* _EXERCISE AIM_
Reproduce every line of the items below word for word, keeping each character, space, and punctuation mark unchanged.

===== EXTRACTED INFORMATION =====

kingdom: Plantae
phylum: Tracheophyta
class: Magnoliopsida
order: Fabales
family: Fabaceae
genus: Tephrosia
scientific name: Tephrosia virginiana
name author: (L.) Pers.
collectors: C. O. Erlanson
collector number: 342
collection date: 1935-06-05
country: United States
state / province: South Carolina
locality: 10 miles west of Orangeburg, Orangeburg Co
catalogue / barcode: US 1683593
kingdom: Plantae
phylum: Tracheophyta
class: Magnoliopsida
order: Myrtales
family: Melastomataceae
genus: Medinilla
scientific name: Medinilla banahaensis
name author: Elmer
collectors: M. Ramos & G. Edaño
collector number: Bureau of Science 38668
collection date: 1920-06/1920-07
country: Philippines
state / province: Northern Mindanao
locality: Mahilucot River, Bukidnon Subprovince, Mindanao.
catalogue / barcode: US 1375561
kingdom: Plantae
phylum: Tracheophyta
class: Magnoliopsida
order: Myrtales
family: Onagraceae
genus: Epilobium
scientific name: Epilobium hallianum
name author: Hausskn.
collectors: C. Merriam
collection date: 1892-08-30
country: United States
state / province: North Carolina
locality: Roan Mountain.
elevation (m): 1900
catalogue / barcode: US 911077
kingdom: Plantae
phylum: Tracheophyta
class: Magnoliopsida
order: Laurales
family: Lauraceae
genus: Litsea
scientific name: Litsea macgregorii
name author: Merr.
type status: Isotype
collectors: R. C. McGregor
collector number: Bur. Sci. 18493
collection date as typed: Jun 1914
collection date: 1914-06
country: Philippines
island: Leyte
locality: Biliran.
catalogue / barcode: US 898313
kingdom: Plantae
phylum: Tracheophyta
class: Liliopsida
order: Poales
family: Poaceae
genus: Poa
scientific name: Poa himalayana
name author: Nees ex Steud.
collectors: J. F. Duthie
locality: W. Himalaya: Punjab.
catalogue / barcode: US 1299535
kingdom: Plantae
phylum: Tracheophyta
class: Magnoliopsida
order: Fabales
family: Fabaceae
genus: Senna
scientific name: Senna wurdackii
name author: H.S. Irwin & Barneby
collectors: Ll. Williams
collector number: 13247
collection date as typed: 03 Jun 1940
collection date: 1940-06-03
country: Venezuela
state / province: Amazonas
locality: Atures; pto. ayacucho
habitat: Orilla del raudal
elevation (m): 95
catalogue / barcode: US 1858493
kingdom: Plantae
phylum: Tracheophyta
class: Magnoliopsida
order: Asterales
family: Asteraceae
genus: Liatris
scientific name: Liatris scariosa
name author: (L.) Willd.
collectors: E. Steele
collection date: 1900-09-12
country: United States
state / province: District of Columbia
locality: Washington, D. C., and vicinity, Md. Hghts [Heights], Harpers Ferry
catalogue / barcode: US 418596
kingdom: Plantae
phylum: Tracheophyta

=====

* _ANSWER FOR THE TASK_
kingdom: Plantae
phylum: Tracheophyta
class: Magnoliopsida
order: Fabales
family: Fabaceae
genus: Tephrosia
scientific name: Tephrosia virginiana
name author: (L.) Pers.
collectors: C. O. Erlanson
collector number: 342
collection date: 1935-06-05
country: United States
state / province: South Carolina
locality: 10 miles west of Orangeburg, Orangeburg Co
catalogue / barcode: US 1683593
kingdom: Plantae
phylum: Tracheophyta
class: Magnoliopsida
order: Myrtales
family: Melastomataceae
genus: Medinilla
scientific name: Medinilla banahaensis
name author: Elmer
collectors: M. Ramos & G. Edaño
collector number: Bureau of Science 38668
collection date: 1920-06/1920-07
country: Philippines
state / province: Northern Mindanao
locality: Mahilucot River, Bukidnon Subprovince, Mindanao.
catalogue / barcode: US 1375561
kingdom: Plantae
phylum: Tracheophyta
class: Magnoliopsida
order: Myrtales
family: Onagraceae
genus: Epilobium
scientific name: Epilobium hallianum
name author: Hausskn.
collectors: C. Merriam
collection date: 1892-08-30
country: United States
state / province: North Carolina
locality: Roan Mountain.
elevation (m): 1900
catalogue / barcode: US 911077
kingdom: Plantae
phylum: Tracheophyta
class: Magnoliopsida
order: Laurales
family: Lauraceae
genus: Litsea
scientific name: Litsea macgregorii
name author: Merr.
type status: Isotype
collectors: R. C. McGregor
collector number: Bur. Sci. 18493
collection date as typed: Jun 1914
collection date: 1914-06
country: Philippines
island: Leyte
locality: Biliran.
catalogue / barcode: US 898313
kingdom: Plantae
phylum: Tracheophyta
class: Liliopsida
order: Poales
family: Poaceae
genus: Poa
scientific name: Poa himalayana
name author: Nees ex Steud.
collectors: J. F. Duthie
locality: W. Himalaya: Punjab.
catalogue / barcode: US 1299535
kingdom: Plantae
phylum: Tracheophyta
class: Magnoliopsida
order: Fabales
family: Fabaceae
genus: Senna
scientific name: Senna wurdackii
name author: H.S. Irwin & Barneby
collectors: Ll. Williams
collector number: 13247
collection date as typed: 03 Jun 1940
collection date: 1940-06-03
country: Venezuela
state / province: Amazonas
locality: Atures; pto. ayacucho
habitat: Orilla del raudal
elevation (m): 95
catalogue / barcode: US 1858493
kingdom: Plantae
phylum: Tracheophyta
class: Magnoliopsida
order: Asterales
family: Asteraceae
genus: Liatris
scientific name: Liatris scariosa
name author: (L.) Willd.
collectors: E. Steele
collection date: 1900-09-12
country: United States
state / province: District of Columbia
locality: Washington, D. C., and vicinity, Md. Hghts [Heights], Harpers Ferry
catalogue / barcode: US 418596
kingdom: Plantae
phylum: Tracheophyta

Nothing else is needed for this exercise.